D’après une histoire vraie de Delphine de Vigan, 2015, JC Lattès, 479 pages, 20€.
D’ailleurs, ce pourrait être un projet littéraire, écrire un livre entier qui se donnerait à lire comme une histoire vraie, un livre soi-disant inspiré de faits réels, mais dont tout, ou presque, serait inventé.
J’arrive après la bataille. Mais rappelons tout de même qu’il n’y a pas de moment pour lire un livre. Ce roman de Delphine de Vigan, j’en ai entendu parler avant sa sortie, à sa sortie et de longs mois après. Je n’aime pas lire le livre dont tout le monde parle. Je préfère attendre que la tempête passe pour me faire ma propre opinion, sans être parasitée par la presse et l’entourage qui aurait pu le lire.

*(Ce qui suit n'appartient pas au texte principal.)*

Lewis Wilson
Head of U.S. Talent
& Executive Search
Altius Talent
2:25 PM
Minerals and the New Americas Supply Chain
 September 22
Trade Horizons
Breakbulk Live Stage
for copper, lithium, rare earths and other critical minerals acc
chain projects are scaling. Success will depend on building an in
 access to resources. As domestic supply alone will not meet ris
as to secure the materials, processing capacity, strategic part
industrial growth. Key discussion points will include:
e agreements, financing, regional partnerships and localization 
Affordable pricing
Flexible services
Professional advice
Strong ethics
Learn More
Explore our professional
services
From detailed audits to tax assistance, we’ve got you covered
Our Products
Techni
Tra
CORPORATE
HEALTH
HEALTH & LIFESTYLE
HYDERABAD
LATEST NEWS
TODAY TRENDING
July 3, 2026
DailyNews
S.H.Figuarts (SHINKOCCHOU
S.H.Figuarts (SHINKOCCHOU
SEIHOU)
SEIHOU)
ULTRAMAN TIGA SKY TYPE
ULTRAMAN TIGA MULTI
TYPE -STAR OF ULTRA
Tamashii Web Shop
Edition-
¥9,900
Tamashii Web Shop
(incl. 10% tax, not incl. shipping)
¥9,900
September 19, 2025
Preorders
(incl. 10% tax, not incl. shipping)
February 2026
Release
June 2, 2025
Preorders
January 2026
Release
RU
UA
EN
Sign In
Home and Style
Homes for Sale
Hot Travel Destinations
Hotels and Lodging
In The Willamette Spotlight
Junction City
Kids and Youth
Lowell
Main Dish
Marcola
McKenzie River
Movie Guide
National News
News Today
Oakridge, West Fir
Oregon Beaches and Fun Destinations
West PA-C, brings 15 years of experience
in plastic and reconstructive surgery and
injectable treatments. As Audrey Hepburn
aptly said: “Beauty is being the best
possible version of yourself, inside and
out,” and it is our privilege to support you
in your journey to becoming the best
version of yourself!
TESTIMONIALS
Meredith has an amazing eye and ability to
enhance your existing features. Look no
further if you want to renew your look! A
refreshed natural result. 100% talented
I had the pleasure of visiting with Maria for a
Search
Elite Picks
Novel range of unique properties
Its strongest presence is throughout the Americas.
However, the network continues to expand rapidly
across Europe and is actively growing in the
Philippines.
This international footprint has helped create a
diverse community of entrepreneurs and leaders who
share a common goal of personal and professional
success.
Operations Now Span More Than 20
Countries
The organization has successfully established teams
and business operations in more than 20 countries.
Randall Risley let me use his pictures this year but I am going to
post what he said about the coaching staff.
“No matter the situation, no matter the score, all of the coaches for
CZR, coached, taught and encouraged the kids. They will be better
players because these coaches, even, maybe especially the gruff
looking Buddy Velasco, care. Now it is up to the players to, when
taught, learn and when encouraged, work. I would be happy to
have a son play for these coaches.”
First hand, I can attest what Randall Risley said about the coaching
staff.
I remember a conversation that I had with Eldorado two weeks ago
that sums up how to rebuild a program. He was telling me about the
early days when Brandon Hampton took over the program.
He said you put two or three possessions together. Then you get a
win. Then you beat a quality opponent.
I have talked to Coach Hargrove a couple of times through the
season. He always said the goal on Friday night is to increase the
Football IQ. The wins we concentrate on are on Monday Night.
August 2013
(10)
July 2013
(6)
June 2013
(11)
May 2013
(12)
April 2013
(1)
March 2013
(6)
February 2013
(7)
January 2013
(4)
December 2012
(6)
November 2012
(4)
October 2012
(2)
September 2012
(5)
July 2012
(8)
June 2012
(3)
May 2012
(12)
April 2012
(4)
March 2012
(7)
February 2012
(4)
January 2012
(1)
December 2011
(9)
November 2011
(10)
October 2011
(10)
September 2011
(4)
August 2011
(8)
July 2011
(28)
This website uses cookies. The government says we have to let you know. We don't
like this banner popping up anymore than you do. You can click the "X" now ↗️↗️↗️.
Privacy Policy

D’après une histoire vraie est un roman. Cette phrase pouvant paraître anodine ne l’est pas. Dans cette ère où l’autofiction envahit les tables des librairies, les lecteurs ont cru à une autofiction de la part de Delphine de Vigan. Elle brouille les pistes certes, mais elle dissémine pourtant de nombreux indices à l’attention de son lecteur pour qu’il ne se fasse pas avoir. De nombreux lecteurs ont voulu savoir qui était L., ce personnage machiavélique et manipulateur qui envahit la vie de la narratrice, Delphine. Oui, Delphine de Vigan joue avec son lecteur en assumant utiliser sa propre image comme personne : la narratrice porte son nom Delphine, son mari François se rend régulièrement aux Etats-Unis pour interviewer des écrivains américains (or, on sait qu’elle est en couple avec François Busnel). Elle donne donc plusieurs indices pour inciter le lecteur à croire qu’il s’agit de sa propre vie. D’autre part, elle ne donne pas de nom au personnage féminin qui la manipule, mais seulement l’initiale L., pour faire croire une nouvelle fois que le personnage existe, tout en faisant penser qu’elle préfère lui laisser son anonymat. Tous ces éléments entrent dans la construction du jeu entre réalité et fiction. Delphine de Vigan brouille les pistes volontairement et joue avec son lecteur. À lui d’y croire ou non.
Mais à la lecture du roman, il apparaît plutôt évident que ce personnage est inspiré par l’épouvantable Annie de Stephen King dans Misery. D’autant que Delphine de Vigan parsème son roman de réflexions sur la frontière entre réalité et fiction, et sur la manière dont en jouent les écrivains. Des dizaines d’indices sont disséminés dans le livre. Delphine de Vigan réussit malgré tout ce pari de construire un roman uniquement basé sur cette frontière entre réalité et fiction. Elle réussit le jeu du « je ».
Le lecteur était capable de ça : y croire tout en sachant que cela n’existait pas.
Delphine de Vigan a reçu le Prix Renaudot et le Prix Goncourt des lycéens pour ce roman.